» **Excerpted text**
▽
To apply fair value hedge accounting, the interest risk
component designated as being hedged must be separately
identifiable and reliably measurable - that is, it must be a
separately identifiable component of the insurance contract, and
the changes in the cash flows or fair value of the item
attributable to changes in that component must be reliably
measurable. IFRS 9 requires these criteria to be assessed in the
context of the particular market structure to which the risks
relate and in which the hedging activity takes place.
PwC Observations: Is interest rate risk in an insurance contract
separately identifiable and reliably measurable? ● There is
considerable judgement involved in assessing whether interest rate
risk in an insurance
contract is a separately identifiable and reliably measurable
component in all but the simplest contracts: ○ There might be a
lack of an obvious market structure for insurance contracts. The
pricing of
insurance contracts might vary with a number of factors and not
only with interest rate risk. In such cases, significant judgment
will need to be applied to determine the market structure relevant
to such contracts.
△
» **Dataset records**
▽
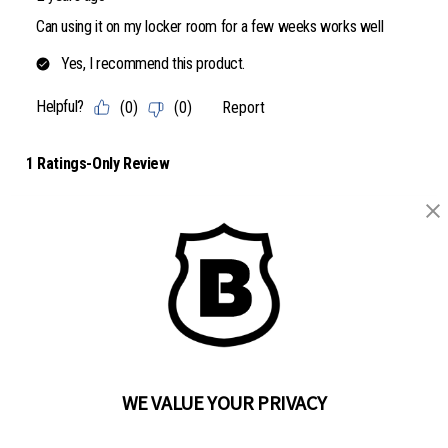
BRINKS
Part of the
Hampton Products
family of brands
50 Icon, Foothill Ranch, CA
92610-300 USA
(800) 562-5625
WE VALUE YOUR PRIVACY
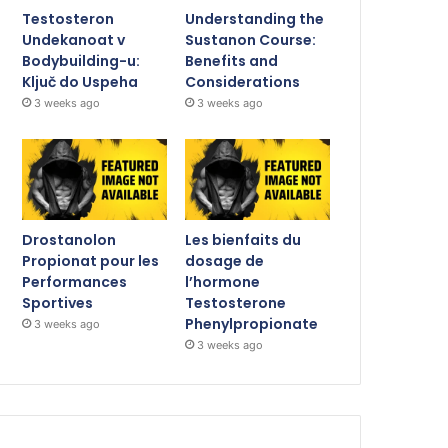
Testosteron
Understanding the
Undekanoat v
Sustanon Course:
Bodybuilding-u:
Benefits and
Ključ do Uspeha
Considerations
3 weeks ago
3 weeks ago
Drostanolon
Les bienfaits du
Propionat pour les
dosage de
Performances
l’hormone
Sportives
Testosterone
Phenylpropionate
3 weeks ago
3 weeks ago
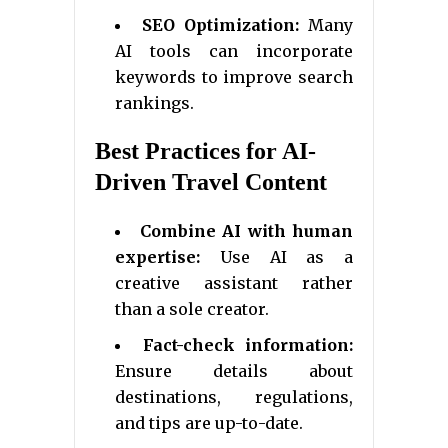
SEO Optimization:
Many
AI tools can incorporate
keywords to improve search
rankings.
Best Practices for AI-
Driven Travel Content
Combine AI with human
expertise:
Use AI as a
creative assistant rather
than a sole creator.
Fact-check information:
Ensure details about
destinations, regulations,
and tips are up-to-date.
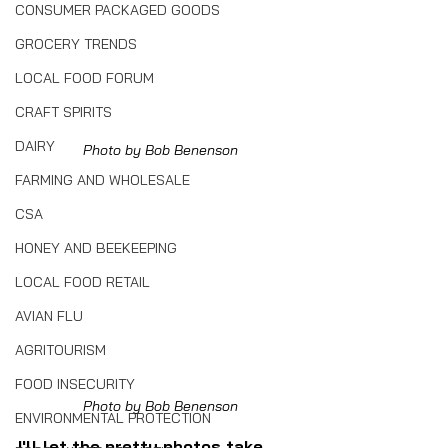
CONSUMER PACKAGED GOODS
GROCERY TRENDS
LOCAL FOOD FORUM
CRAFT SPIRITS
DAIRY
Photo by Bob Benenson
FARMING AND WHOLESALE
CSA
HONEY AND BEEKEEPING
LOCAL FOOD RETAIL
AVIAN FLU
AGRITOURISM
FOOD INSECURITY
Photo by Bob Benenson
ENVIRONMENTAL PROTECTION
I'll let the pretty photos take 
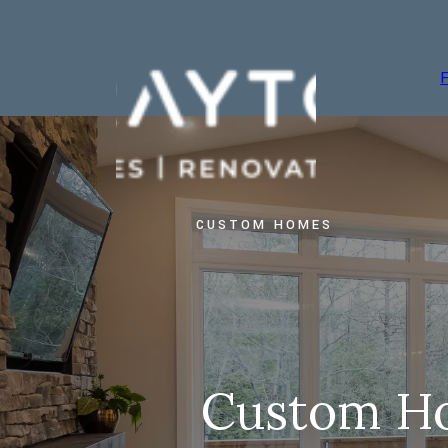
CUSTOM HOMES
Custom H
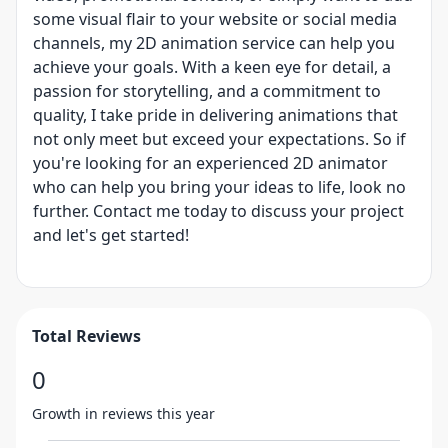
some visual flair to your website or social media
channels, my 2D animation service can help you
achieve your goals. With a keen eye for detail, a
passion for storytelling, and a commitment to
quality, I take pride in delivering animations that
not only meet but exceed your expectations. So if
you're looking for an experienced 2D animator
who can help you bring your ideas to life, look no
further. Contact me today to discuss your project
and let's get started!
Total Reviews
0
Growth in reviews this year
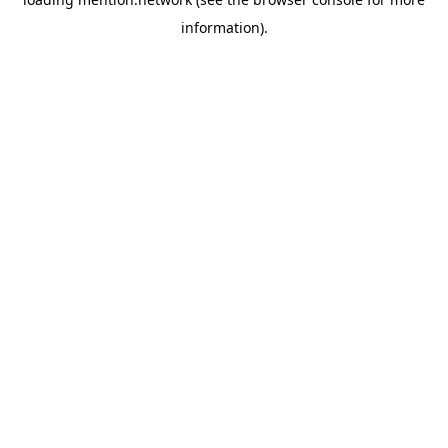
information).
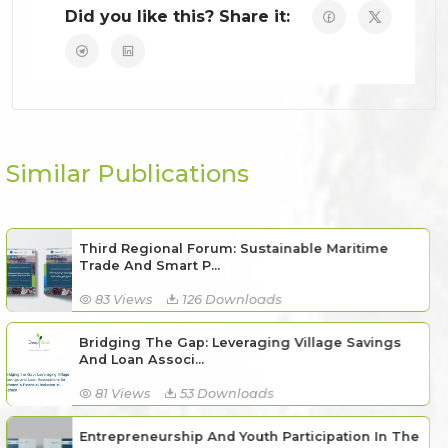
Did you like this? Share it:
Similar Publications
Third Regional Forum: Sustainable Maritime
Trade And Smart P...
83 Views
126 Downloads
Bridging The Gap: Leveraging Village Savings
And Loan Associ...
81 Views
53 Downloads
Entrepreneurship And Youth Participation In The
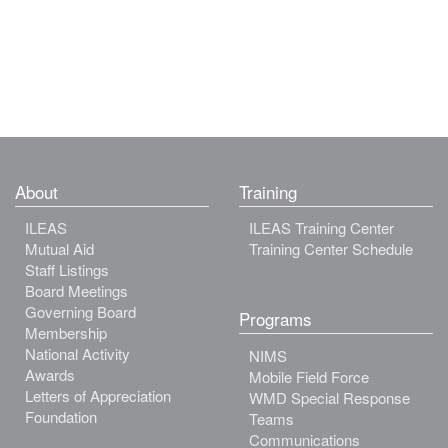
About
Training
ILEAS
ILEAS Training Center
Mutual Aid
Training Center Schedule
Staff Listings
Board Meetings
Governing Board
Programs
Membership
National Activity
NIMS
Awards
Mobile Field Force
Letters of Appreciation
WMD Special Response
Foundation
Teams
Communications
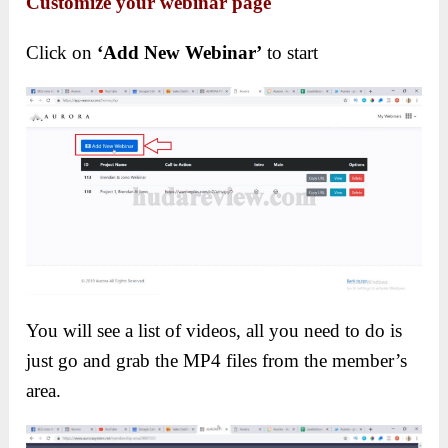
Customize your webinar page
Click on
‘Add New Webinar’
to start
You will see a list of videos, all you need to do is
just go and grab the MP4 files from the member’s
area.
△
» **Your tasks**
A: Please return the part of the passage on hedge accounting for insurance contracts from "To apply fair" up to and including "activity takes place.", copied word for word.
B: Resume the passage on hedge accounting for insurance contracts, picking up after its final sentence.

» **Set of answers**
A:
To apply fair value hedge accounting, the interest risk
component designated as being hedged must be separately
identifiable and reliably measurable - that is, it must be a
separately identifiable component of the insurance contract, and
the changes in the cash flows or fair value of the item
attributable to changes in that component must be reliably
measurable. IFRS 9 requires these criteria to be assessed in the
context of the particular market structure to which the risks
relate and in which the hedging activity takes place.

B:
○ Whilst there might be a similar lack of a market
structure/observable transactions for loans issued by banks, the
cash flows of insurance contracts are more complex. Insurance
contracts might also have discretionary crediting rates or
participation in underlying assets, guarantees, and different
pay-outs depending on whether there are lapses, mortality or
maturity. IFRS 9 does not permit insurers to designate the interest
rate risk whilst ignoring the effect of these features on the
fulfilment cash flows.
○ IFRS 17 requires an entity to separate all distinct investment
components from the host insurance contracts and to account for
them in accordance with IFRS 9 (often referred to as unbundling).
IFRS 17 has specific requirements for identifying a distinct
investment component, including that the entity can measure the
investment component without considering the host contract and that
the policyholder must be able to benefit from each component
without the other component present (that is, the components do not
‘lapse together’). The definition of distinct investment component
in IFRS 17 differs from the definition of separately identifiable
risk components in IFRS 9. Thus, investment components that are not
unbundled applying IFRS 17 would still need to be assessed to
determine if they meet the criteria for being considered separately
identifiable risk components applying IFRS 9.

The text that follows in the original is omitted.